**Perintah Kerja a:** Ubah baris-baris catatan, mulai dari awal catatan sampai baris yang memuat "right shoulder: (998, 523, -6)" (kedua ujung termasuk), menjadi daftar JSON berisi string, satu string untuk tiap baris, dengan baris kosong dihilangkan. Gambar tidak perlu dimasukkan ke dalam jawaban.

**Dokumen Sumber:**
____________________

Muhammad Saw Sang Negarawan
Nabi Muhammad Saw adalah pemimpin yang hebat. Tidak ada yang lebih hebat dari Rasulullah Saw. Tidak ada pemimpin yang kata-kata dan tingkah lakunya ditulis begitu mendetail seperti Rasulullah. Tidak ada pemimpin yang pengaruhnya ke seluruh dunia, hingga saat ini. Tidak ada pemimpin yang akhlaknya sempurna sebagaimana beliau. Tidak ada pemimpin yang mendapatkan wahyu dari langit (Allah) sebagaimana beliau. Tidak ada pemimpin yang dari kecil, remaja, dewasa dan tua, menjadi teladan bagi manusia (Muslim) hingga kini.
Al-Qur’an wahyu dari Allah yang disampaikan Rasul-Nya adalah bacaan yang paling mengagumkan. Siapapun yang membacanya dengan serius akan mengalami ‘kejutan demi kejutan’. Siapapun yang menelaahnya akan merasakan sentuhan personal yang lebih dahsyat dari buku manapun juga. Siapapun yang merenunginya akan merasakan ketentraman yang tiada tara. Siapapun yang mengamalkannya akan selalu merasakan keoptimisan dalam hidupnya. Optimis karena merasakan getaran kata-kata Al-Qur’an yang membahagiakan kehidupan dunia dan akhirat. Al-Qur’an juga sumber inspirasi yang paling hebat bagi manusia, bila mereka mau menghayatinya.
Hadits yang merupakan kata-kata Rasulullah juga mengandung makna yang luar biasa. Hadits adalah penjelas Al-Qur’an. Bedanya Al-Qur’an dijaga Allah sehingga tidak mungkin ada kekeliruan, sedangkan Hadits tidak ada jaminan tidak keliru, karena tidak dijaga Allah sebagaimana Al-Qur’an. Dari zaman ke zaman ada orang-orang yang benci kepada Rasulullah dan kemudian memalsukan Hadits.

____________________

Butir dari sumber data:
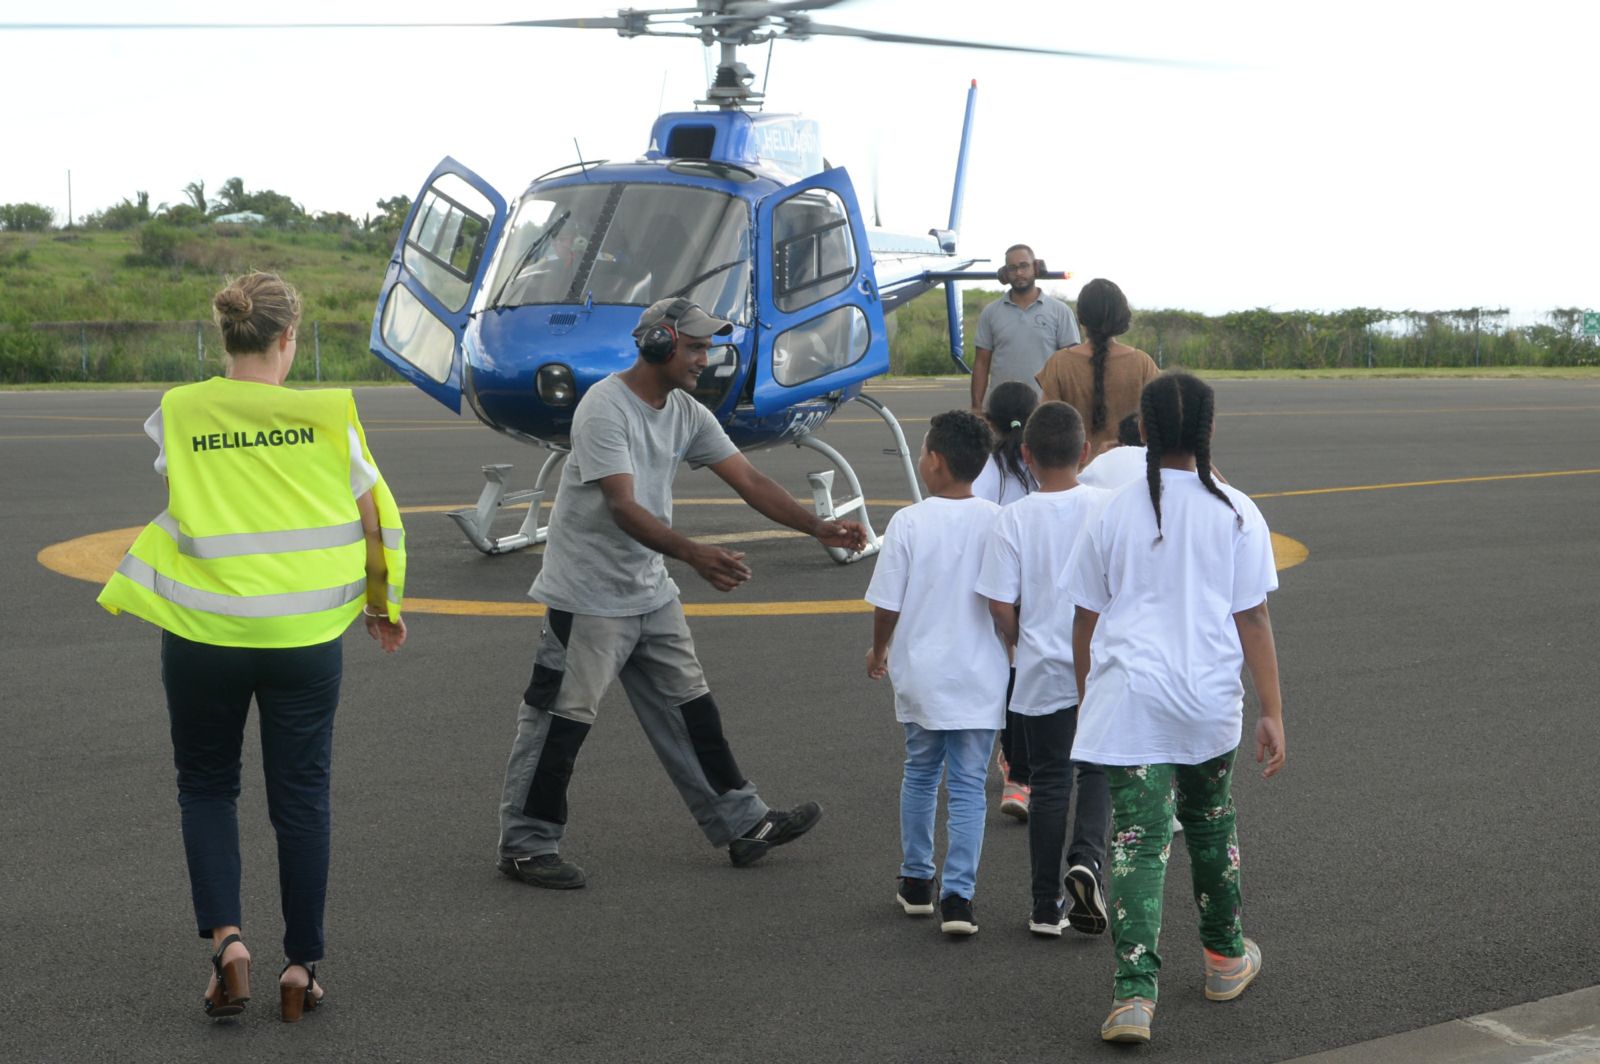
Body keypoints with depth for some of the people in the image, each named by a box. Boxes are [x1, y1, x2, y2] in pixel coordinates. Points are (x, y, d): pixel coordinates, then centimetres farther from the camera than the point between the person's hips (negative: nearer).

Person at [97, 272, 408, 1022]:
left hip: (203, 633, 0)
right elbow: (375, 516, 1)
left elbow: (179, 512, -9)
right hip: (304, 635, 0)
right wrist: (383, 606, 14)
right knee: (300, 799, 11)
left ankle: (224, 936, -1)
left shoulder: (178, 415, -5)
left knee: (206, 787, 17)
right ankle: (301, 966, 15)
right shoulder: (327, 414, -5)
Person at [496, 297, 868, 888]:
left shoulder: (686, 413, 6)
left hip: (650, 591, 8)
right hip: (588, 594, -8)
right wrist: (695, 554, -40)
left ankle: (744, 825, 21)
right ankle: (525, 846, 8)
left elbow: (748, 480, 7)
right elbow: (624, 508, -29)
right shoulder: (605, 408, -20)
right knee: (562, 717, -3)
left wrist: (819, 528, -2)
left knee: (690, 708, 13)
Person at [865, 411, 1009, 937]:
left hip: (921, 675, 0)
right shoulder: (998, 523, -6)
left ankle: (916, 882, 27)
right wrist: (1012, 656, 14)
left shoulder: (908, 523, -10)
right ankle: (958, 897, -1)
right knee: (969, 785, 4)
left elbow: (886, 604, -6)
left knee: (920, 774, 18)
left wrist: (879, 651, 13)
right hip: (981, 677, 0)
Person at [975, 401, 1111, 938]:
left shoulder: (1015, 519, -10)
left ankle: (1046, 907, 14)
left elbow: (1000, 604, -10)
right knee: (1099, 771, 15)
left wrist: (1024, 646, 9)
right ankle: (1087, 857, -12)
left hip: (1043, 673, 0)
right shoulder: (1108, 507, -7)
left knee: (1050, 782, 10)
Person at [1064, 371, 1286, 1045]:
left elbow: (1085, 620, 6)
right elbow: (1253, 620, -3)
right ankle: (1225, 958, 38)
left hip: (1127, 702, -1)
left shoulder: (1115, 514, 1)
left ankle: (1134, 993, -14)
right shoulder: (1235, 514, -2)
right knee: (1210, 824, 22)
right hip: (1209, 701, 1)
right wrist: (1272, 713, 1)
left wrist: (1086, 700, 20)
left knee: (1138, 841, -3)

____________________

**Perintah Kerja b:** Menurut dokumen sumber tentang Nabi Muhammad Saw, apa beda Al-Qur'an dan Hadits dalam hal penjagaan oleh Allah?

**Pembahasan Lengkap a:**
[
  "Body keypoints with depth for some of the people in the image, each named by a box. Boxes are [x1, y1, x2, y2] in pixel coordinates. Points are (x, y, d): pixel coordinates, then centimetres farther from the camera than the point between the person's hips (negative: nearer).",
  "Person at [97, 272, 408, 1022]:",
  "left hip: (203, 633, 0)",
  "right elbow: (375, 516, 1)",
  "left elbow: (179, 512, -9)",
  "right hip: (304, 635, 0)",
  "right wrist: (383, 606, 14)",
  "right knee: (300, 799, 11)",
  "left ankle: (224, 936, -1)",
  "left shoulder: (178, 415, -5)",
  "left knee: (206, 787, 17)",
  "right ankle: (301, 966, 15)",
  "right shoulder: (327, 414, -5)",
  "Person at [496, 297, 868, 888]:",
  "left shoulder: (686, 413, 6)",
  "left hip: (650, 591, 8)",
  "right hip: (588, 594, -8)",
  "right wrist: (695, 554, -40)",
  "left ankle: (744, 825, 21)",
  "right ankle: (525, 846, 8)",
  "left elbow: (748, 480, 7)",
  "right elbow: (624, 508, -29)",
  "right shoulder: (605, 408, -20)",
  "right knee: (562, 717, -3)",
  "left wrist: (819, 528, -2)",
  "left knee: (690, 708, 13)",
  "Person at [865, 411, 1009, 937]:",
  "left hip: (921, 675, 0)",
  "right shoulder: (998, 523, -6)"
]

**Pembahasan Lengkap b:** Al-Qur'an dijaga Allah sehingga tidak mungkin ada kekeliruan, sedangkan Hadits tidak dijaga Allah seperti Al-Qur'an sehingga tidak ada jaminan bebas dari kekeliruan.